• Problem set
• 1. In the passage on geothermal project financing, return word for word the stretch from "For projects under" through "May 25, 2012.".
• 2. Translate this sentence from the geothermal financing passage into Spanish: "Phase I at San Emidio attained commercial operation on May 25, 2012."

• Supplied passage
=====

Under the terms of the DOE loan agreement, project profits are
distributed to the equity partners semi-annually (February and August),
following Final Completion, which was achieved on August 1, 2013. U.S.
Geothermals share of this first distribution received March 5, 2014 was $4.6
million, out of a total distribution to the partners of $7.7 million, which
represents profits generated from the project since initial operation began in
November 2012.
Under the Loan Guarantee Agreement at Neal Hot Springs with the
Department of Energy, all funds for USG Oregon LLC are deposited into PNC Bank
subject to certain procedural restrictions on the use of the funds. The
waterfall of funds out of the Revenue account is processed semi-annually. At
September 30, 2014, $16.7 million in USG Oregon LLC funds were deposited at PNC
Bank, and were unavailable for immediate corporate needs.
For projects under construction before the end of 2010 and
online before the end of 2013, a project was eligible to take a 30% investment
tax credit (ITC) in lieu of the production tax credit (PTC). The ITC was
able to be converted into a cash grant within the first 90 days of operation of
the plant. Phase I at San Emidio attained commercial operation on May 25, 2012.
An application was submitted in July 2012 electing to take the ITC cash grant in
lieu of the PTC. The United States Department of Treasury notified the Company
that it would allow $10.65 million in cash grant. The cash grant proceeds were
received on November 10, 2012 and used to repay the Ares Capital bridge loan
facility, with the remaining balance payable to USG Nevada LLC. An additional
$1.05 million of cash grant items were subsequently approved and paid in March
2013. For the Neal Hot Springs project, an application was submitted in the
first quarter 2013 electing to take the ITC cash grant, in lieu of the PTC, for
approximately $35.9 million from U.S. Treasury and the funds would be used to
fund reserves required under the DOE Loan Guarantee Agreement and return funds to our partner in the
project, Enbridge. Due to federal sequestration in early 2013, the ITC cash
grant amount received in April 2013 was reduced by 8.7% to $32.7 million.
-57-
In July 2010, the Company applied to the Oregon Department of
Energy for the Business Energy Tax Credit (BETC), which allows an income tax
credit for up to $20 million in qualifying expenditures for a renewable energy
project. The Neal Hot Springs project completed final certification for the
credit and sold it to a pass-through partner, monetized at a cash value of $7.36
million (less a broker fee) in November 2013.

=====

• Entries supplied

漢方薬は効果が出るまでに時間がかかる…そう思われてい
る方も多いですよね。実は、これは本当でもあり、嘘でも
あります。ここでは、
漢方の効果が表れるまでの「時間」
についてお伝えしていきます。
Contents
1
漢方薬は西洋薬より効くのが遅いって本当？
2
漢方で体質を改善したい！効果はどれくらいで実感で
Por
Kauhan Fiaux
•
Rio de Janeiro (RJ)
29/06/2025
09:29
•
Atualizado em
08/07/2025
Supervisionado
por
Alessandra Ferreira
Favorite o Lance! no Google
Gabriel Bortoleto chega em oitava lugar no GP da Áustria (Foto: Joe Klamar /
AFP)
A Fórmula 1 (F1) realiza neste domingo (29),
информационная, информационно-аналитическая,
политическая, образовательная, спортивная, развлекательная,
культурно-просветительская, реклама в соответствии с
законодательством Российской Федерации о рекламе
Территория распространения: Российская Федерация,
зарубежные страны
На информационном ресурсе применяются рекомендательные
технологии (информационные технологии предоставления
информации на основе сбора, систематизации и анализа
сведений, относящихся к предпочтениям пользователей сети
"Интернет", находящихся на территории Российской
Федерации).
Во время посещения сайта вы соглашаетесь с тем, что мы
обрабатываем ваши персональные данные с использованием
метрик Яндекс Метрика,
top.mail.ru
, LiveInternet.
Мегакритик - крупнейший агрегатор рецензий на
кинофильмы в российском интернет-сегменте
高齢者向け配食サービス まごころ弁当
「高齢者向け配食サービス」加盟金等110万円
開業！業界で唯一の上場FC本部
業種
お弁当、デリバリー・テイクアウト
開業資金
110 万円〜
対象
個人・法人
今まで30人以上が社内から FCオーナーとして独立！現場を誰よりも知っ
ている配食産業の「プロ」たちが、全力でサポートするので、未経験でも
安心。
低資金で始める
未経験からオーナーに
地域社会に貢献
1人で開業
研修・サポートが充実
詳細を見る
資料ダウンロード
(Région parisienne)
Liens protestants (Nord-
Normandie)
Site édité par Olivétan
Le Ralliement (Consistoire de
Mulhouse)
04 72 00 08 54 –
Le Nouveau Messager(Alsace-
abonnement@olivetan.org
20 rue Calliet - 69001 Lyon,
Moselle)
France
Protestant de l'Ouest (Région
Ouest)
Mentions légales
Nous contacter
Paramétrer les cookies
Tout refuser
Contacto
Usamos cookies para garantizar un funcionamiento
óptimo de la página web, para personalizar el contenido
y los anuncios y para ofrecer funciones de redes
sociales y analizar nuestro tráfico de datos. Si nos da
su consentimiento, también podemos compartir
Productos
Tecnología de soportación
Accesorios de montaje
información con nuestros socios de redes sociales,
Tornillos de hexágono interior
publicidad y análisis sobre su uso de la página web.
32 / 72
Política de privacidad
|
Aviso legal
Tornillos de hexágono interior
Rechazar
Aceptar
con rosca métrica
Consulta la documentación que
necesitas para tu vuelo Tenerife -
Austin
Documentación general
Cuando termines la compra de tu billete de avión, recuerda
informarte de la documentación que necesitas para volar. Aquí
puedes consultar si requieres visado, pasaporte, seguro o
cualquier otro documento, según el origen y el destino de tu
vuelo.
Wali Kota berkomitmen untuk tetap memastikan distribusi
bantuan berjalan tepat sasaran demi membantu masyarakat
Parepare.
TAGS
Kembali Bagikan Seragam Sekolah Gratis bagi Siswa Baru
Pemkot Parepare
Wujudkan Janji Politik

=====

• Answers to the tasks
• 1.
For projects under construction before the end of 2010 and
online before the end of 2013, a project was eligible to take a 30% investment
tax credit (ITC) in lieu of the production tax credit (PTC). The ITC was
able to be converted into a cash grant within the first 90 days of operation of
the plant. Phase I at San Emidio attained commercial operation on May 25, 2012.

• 2. La Fase I en San Emidio alcanzó la operación comercial el 25 de mayo de 2012.